Without copying any pictures, restate exactly the lines from the start of the records through the line containing "A engenharia química está".

────────────────────

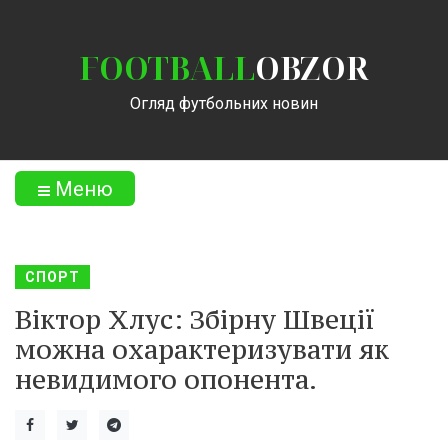
FOOTBALL
OBZOR
Огляд футбольних новин
Меню
СПОРТ
Віктор Хлус: Збірну Швеції
можна охарактеризувати як
невидимого опонента.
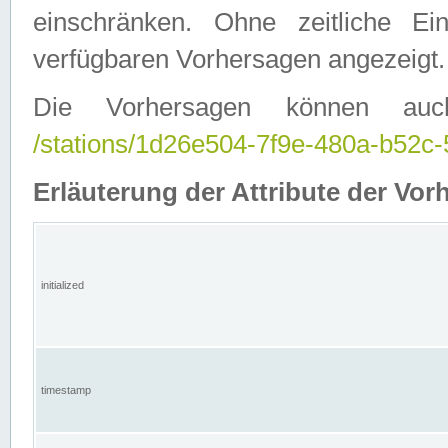
einschränken. Ohne zeitliche E
verfügbaren Vorhersagen angezeigt.
Die Vorhersagen können auc
/stations/1d26e504-7f9e-480a-b52
Erläuterung der Attribute der Vor
initialized
timestamp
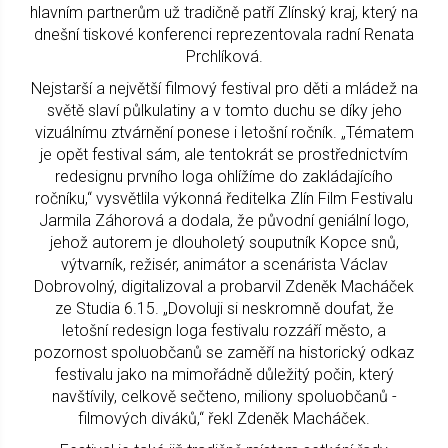
hlavním partnerům už tradičně patří Zlínský kraj, který na
dnešní tiskové konferenci reprezentovala radní Renata
Prchlíková.
Nejstarší a největší filmový festival pro děti a mládež na
světě slaví půlkulatiny a v tomto duchu se díky jeho
vizuálnímu ztvárnění ponese i letošní ročník. „Tématem
je opět festival sám, ale tentokrát se prostřednictvím
redesignu prvního loga ohlížíme do zakládajícího
ročníku,“ vysvětlila výkonná ředitelka Zlín Film Festivalu
Jarmila Záhorová a dodala, že původní geniální logo,
jehož autorem je dlouholetý souputník Kopce snů,
výtvarník, režisér, animátor a scenárista Václav
Dobrovolný, digitalizoval a probarvil Zdeněk Macháček
ze Studia 6.15. „Dovoluji si neskromně doufat, že
letošní redesign loga festivalu rozzáří město, a
pozornost spoluobčanů se zaměří na historický odkaz
festivalu jako na mimořádně důležitý počin, který
navštívily, celkově sečteno, miliony spoluobčanů -
filmových diváků,“ řekl Zdeněk Macháček.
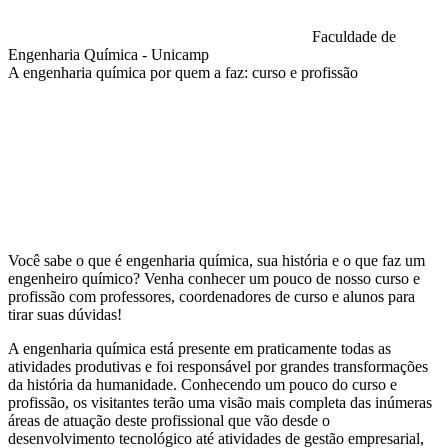
Faculdade de
Engenharia Química - Unicamp
A engenharia química por quem a faz: curso e profissão
Compartilhar na agen
Você sabe o que é engenharia química, sua história e o que faz um
engenheiro químico? Venha conhecer um pouco de nosso curso e
profissão com professores, coordenadores de curso e alunos para
tirar suas dúvidas!
A engenharia química está presente em praticamente todas as
atividades produtivas e foi responsável por grandes transformações
da história da humanidade. Conhecendo um pouco do curso e
profissão, os visitantes terão uma visão mais completa das inúmeras
áreas de atuação deste profissional que vão desde o
desenvolvimento tecnológico até atividades de gestão empresarial,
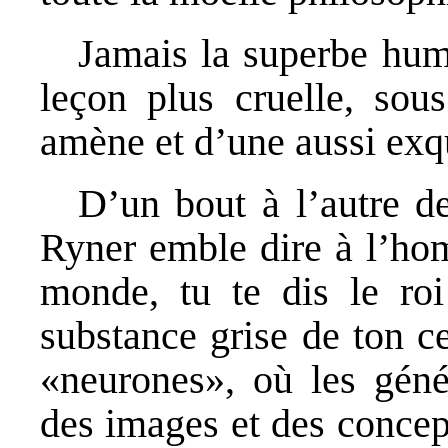
Jamais la superbe hum
leçon plus cruelle, sou
amène et d’une aussi exqu
D’un bout à l’autre de
Ryner emble dire à l’hom
monde, tu te dis le roi
substance grise de ton ce
«neurones», où les géné
des images et des concep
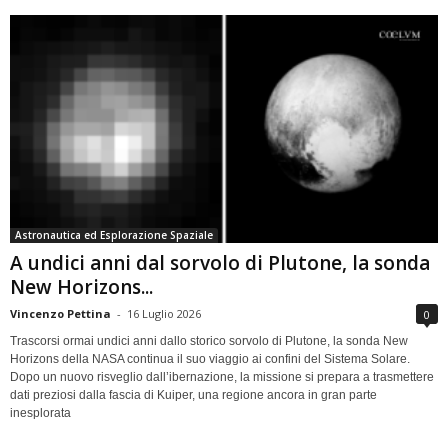
Astronautica ed Esplorazione Spaziale
A undici anni dal sorvolo di Plutone, la sonda
New Horizons...
Vincenzo Pettina
-
16 Luglio 2026
0
Trascorsi ormai undici anni dallo storico sorvolo di Plutone, la sonda New
Horizons della NASA continua il suo viaggio ai confini del Sistema Solare.
Dopo un nuovo risveglio dall’ibernazione, la missione si prepara a trasmettere
dati preziosi dalla fascia di Kuiper, una regione ancora in gran parte
inesplorata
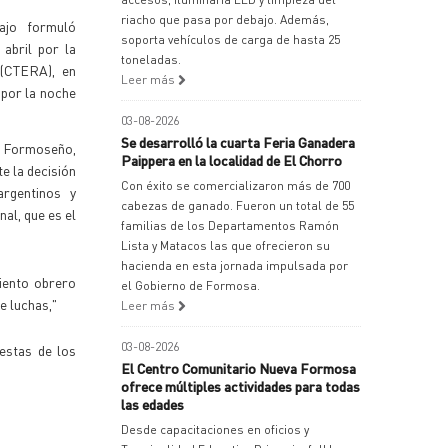
riacho que pasa por debajo. Además,
ajo formuló
soporta vehículos de carga de hasta 25
abril por la
toneladas.
 (CTERA), en
Leer más
 por la noche
03-08-2026
Se desarrolló la cuarta Feria Ganadera
o Formoseño,
Paippera en la localidad de El Chorro
e la decisión
Con éxito se comercializaron más de 700
argentinos y
cabezas de ganado. Fueron un total de 55
al, que es el
familias de los Departamentos Ramón
Lista y Matacos las que ofrecieron su
hacienda en esta jornada impulsada por
iento obrero
el Gobierno de Formosa.
e luchas,"
Leer más
03-08-2026
testas de los
El Centro Comunitario Nueva Formosa
ofrece múltiples actividades para todas
las edades
Desde capacitaciones en oficios y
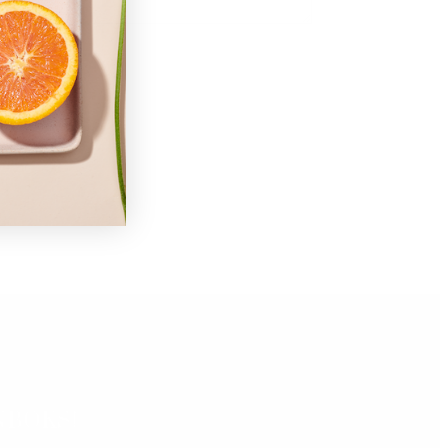
NBOKS!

────────────────────

*Result for this task*.
FOOTBALL
OBZOR
Огляд футбольних новин
Меню
СПОРТ
Віктор Хлус: Збірну Швеції
можна охарактеризувати як
невидимого опонента.
einschränken. Ohne zeitliche E
verfügbaren Vorhersagen angezeigt.
Die Vorhersagen können auc
/stations/1d26e504-7f9e-480a-b52
Erläuterung der Attribute der Vor
initialized
timestamp
hlavním partnerům už tradičně patří Zlínský kraj, který na
dnešní tiskové konferenci reprezentovala radní Renata
Prchlíková.
Nejstarší a největší filmový festival pro děti a mládež na
světě slaví půlkulatiny a v tomto duchu se díky jeho
vizuálnímu ztvárnění ponese i letošní ročník. „Tématem
je opět festival sám, ale tentokrát se prostřednictvím
redesignu prvního loga ohlížíme do zakládajícího
ročníku,“ vysvětlila výkonná ředitelka Zlín Film Festivalu
Jarmila Záhorová a dodala, že původní geniální logo,
jehož autorem je dlouholetý souputník Kopce snů,
výtvarník, režisér, animátor a scenárista Václav
Dobrovolný, digitalizoval a probarvil Zdeněk Macháček
ze Studia 6.15. „Dovoluji si neskromně doufat, že
letošní redesign loga festivalu rozzáří město, a
pozornost spoluobčanů se zaměří na historický odkaz
festivalu jako na mimořádně důležitý počin, který
navštívily, celkově sečteno, miliony spoluobčanů -
filmových diváků,“ řekl Zdeněk Macháček.
Faculdade de
Engenharia Química - Unicamp
A engenharia química por quem a faz: curso e profissão
Compartilhar na agen
Você sabe o que é engenharia química, sua história e o que faz um
engenheiro químico? Venha conhecer um pouco de nosso curso e
profissão com professores, coordenadores de curso e alunos para
tirar suas dúvidas!
A engenharia química está presente em praticamente todas as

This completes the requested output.